Problem »
Each entry below must be repeated exactly. Leave the pictures out of it.

Collected data
%%

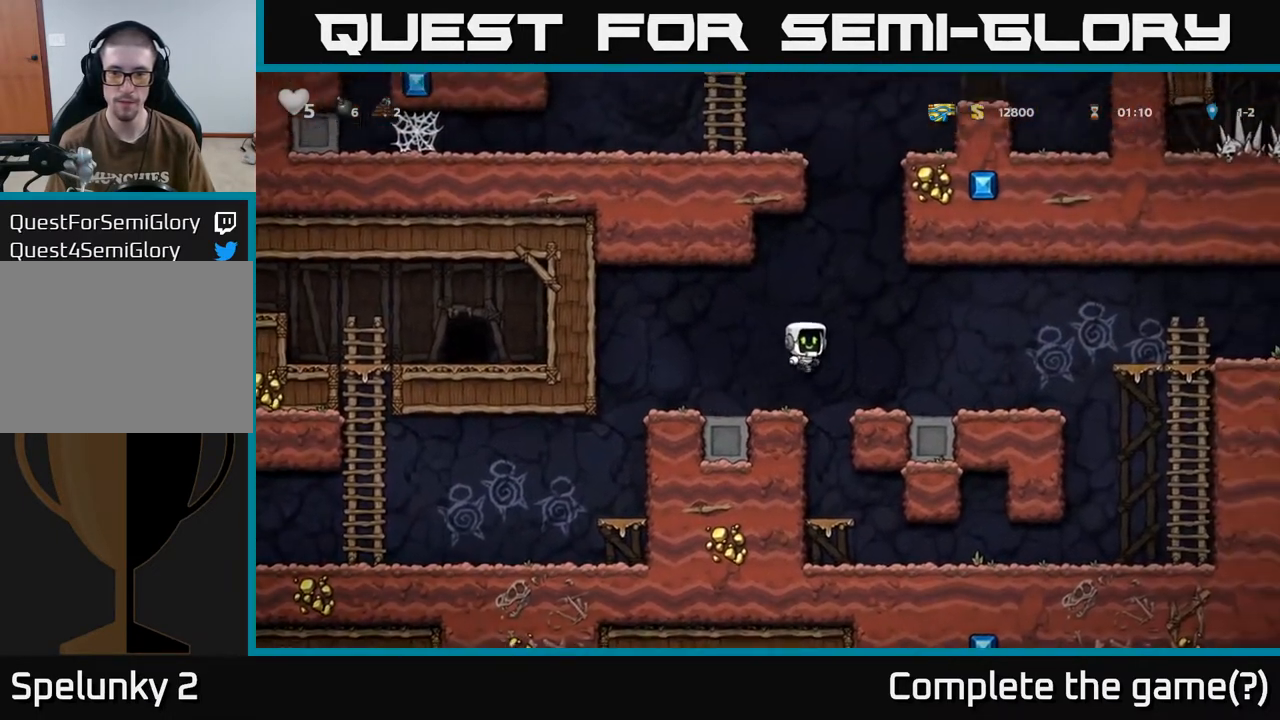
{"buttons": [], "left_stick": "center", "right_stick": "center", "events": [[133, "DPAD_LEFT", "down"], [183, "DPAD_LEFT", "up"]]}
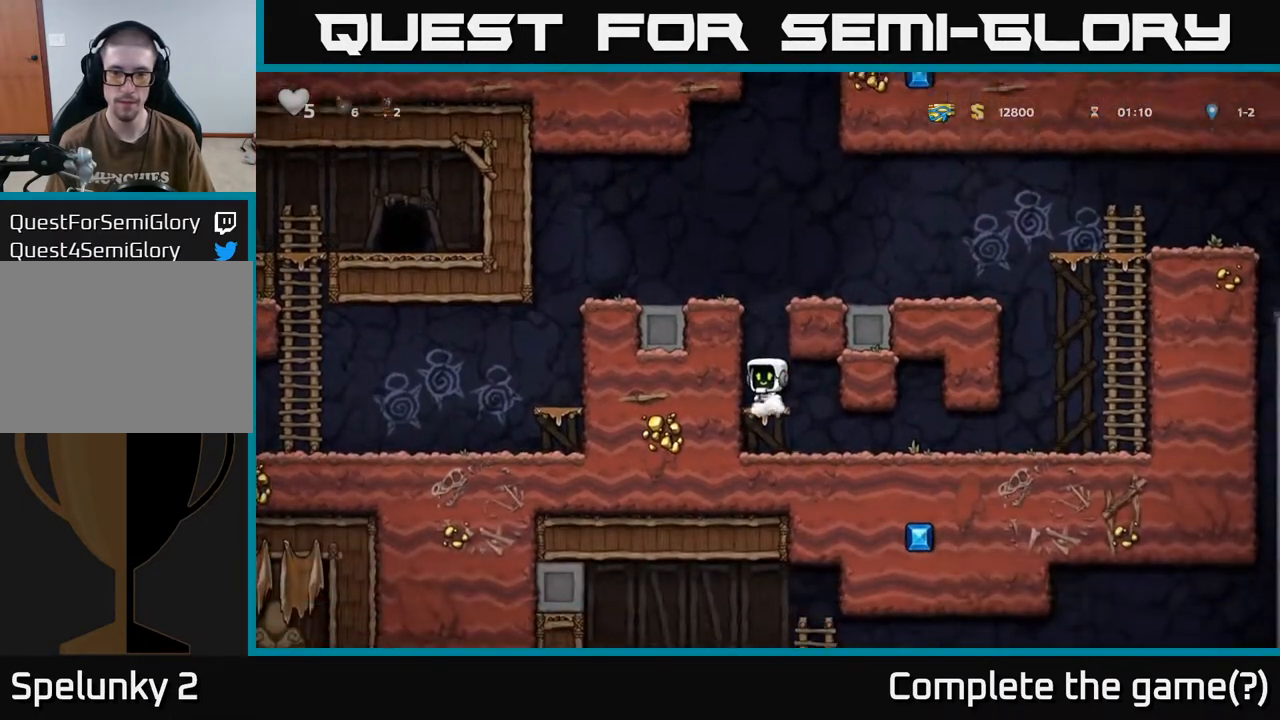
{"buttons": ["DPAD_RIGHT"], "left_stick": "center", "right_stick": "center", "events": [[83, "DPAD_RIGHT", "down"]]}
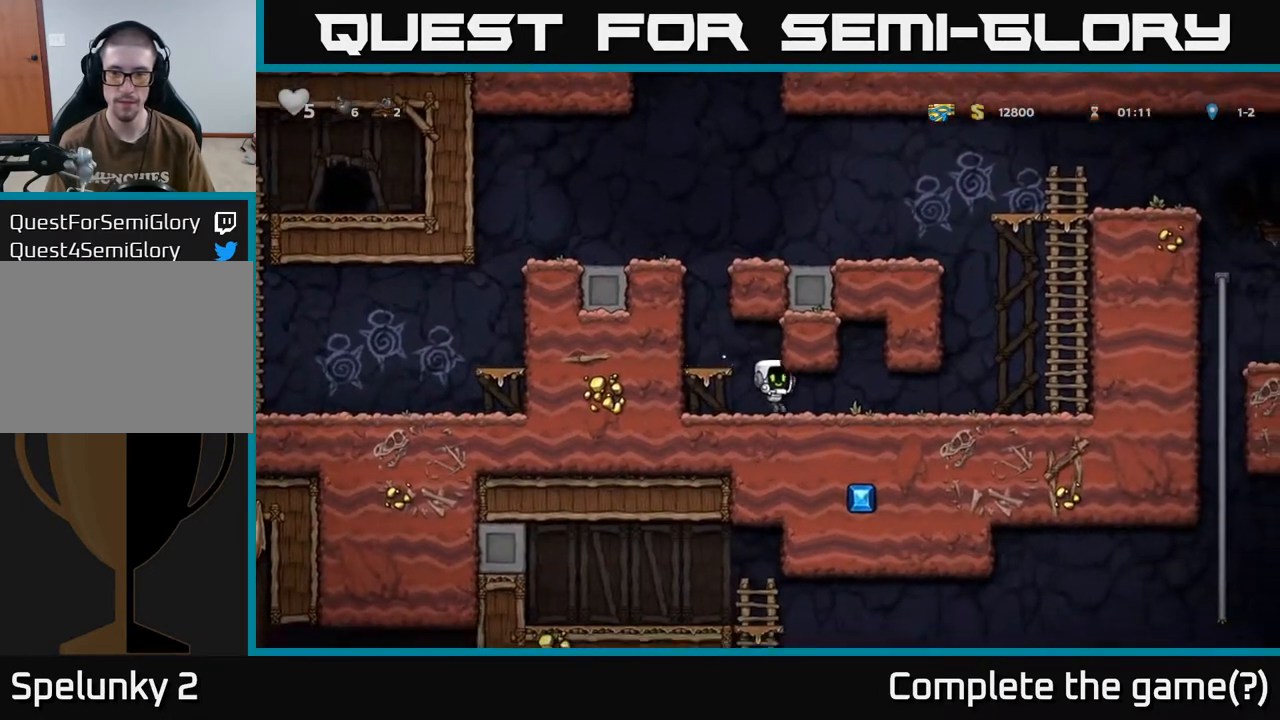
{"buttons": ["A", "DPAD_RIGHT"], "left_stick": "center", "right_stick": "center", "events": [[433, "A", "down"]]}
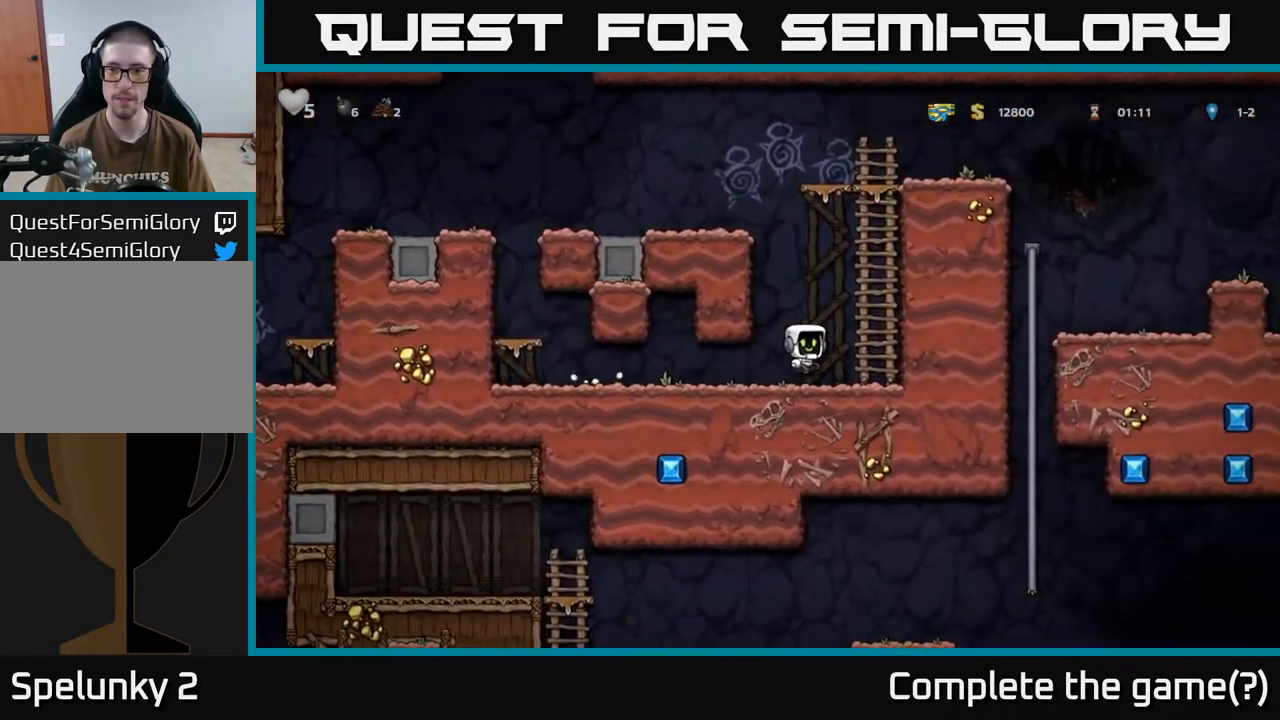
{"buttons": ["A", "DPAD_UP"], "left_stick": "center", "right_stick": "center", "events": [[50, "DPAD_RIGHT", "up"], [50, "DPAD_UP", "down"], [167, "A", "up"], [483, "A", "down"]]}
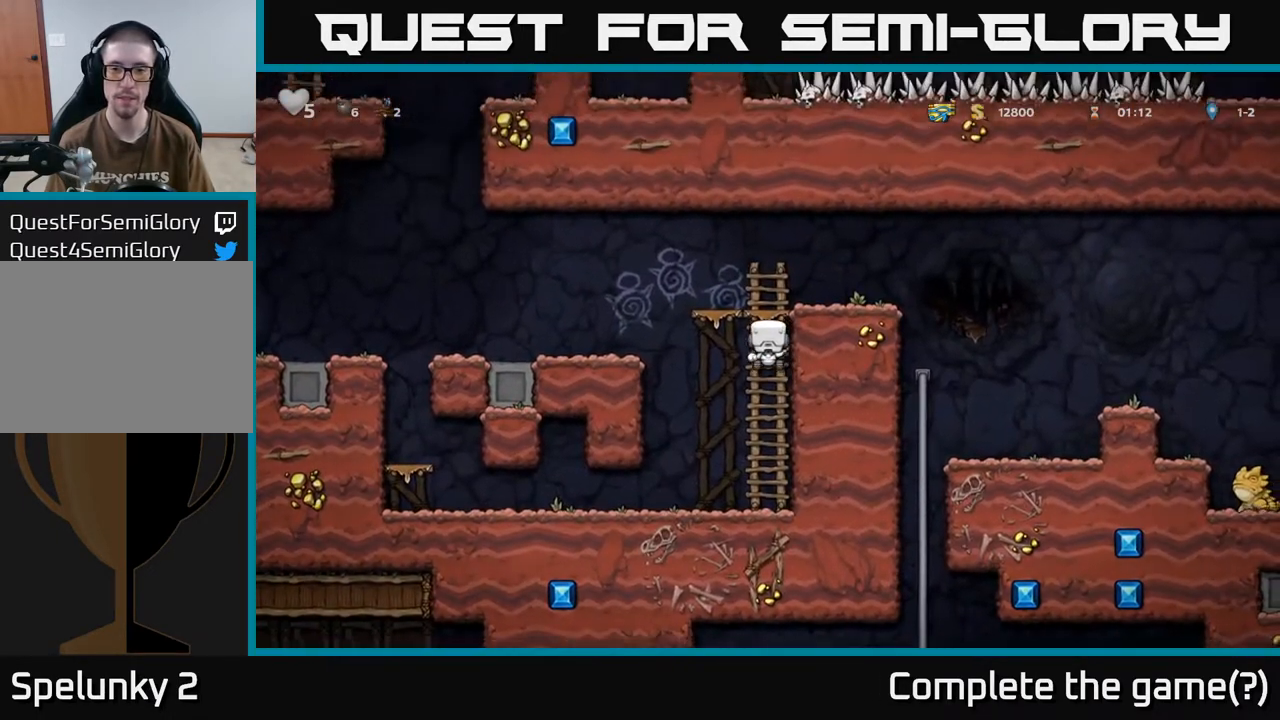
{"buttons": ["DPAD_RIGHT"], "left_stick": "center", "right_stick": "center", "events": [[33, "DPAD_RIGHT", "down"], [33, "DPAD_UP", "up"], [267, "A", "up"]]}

%%

Problem solution »
{"buttons": [], "left_stick": "center", "right_stick": "center", "events": [[133, "DPAD_LEFT", "down"], [183, "DPAD_LEFT", "up"]]}
{"buttons": ["DPAD_RIGHT"], "left_stick": "center", "right_stick": "center", "events": [[83, "DPAD_RIGHT", "down"]]}
{"buttons": ["A", "DPAD_RIGHT"], "left_stick": "center", "right_stick": "center", "events": [[433, "A", "down"]]}
{"buttons": ["A", "DPAD_UP"], "left_stick": "center", "right_stick": "center", "events": [[50, "DPAD_RIGHT", "up"], [50, "DPAD_UP", "down"], [167, "A", "up"], [483, "A", "down"]]}
{"buttons": ["DPAD_RIGHT"], "left_stick": "center", "right_stick": "center", "events": [[33, "DPAD_RIGHT", "down"], [33, "DPAD_UP", "up"], [267, "A", "up"]]}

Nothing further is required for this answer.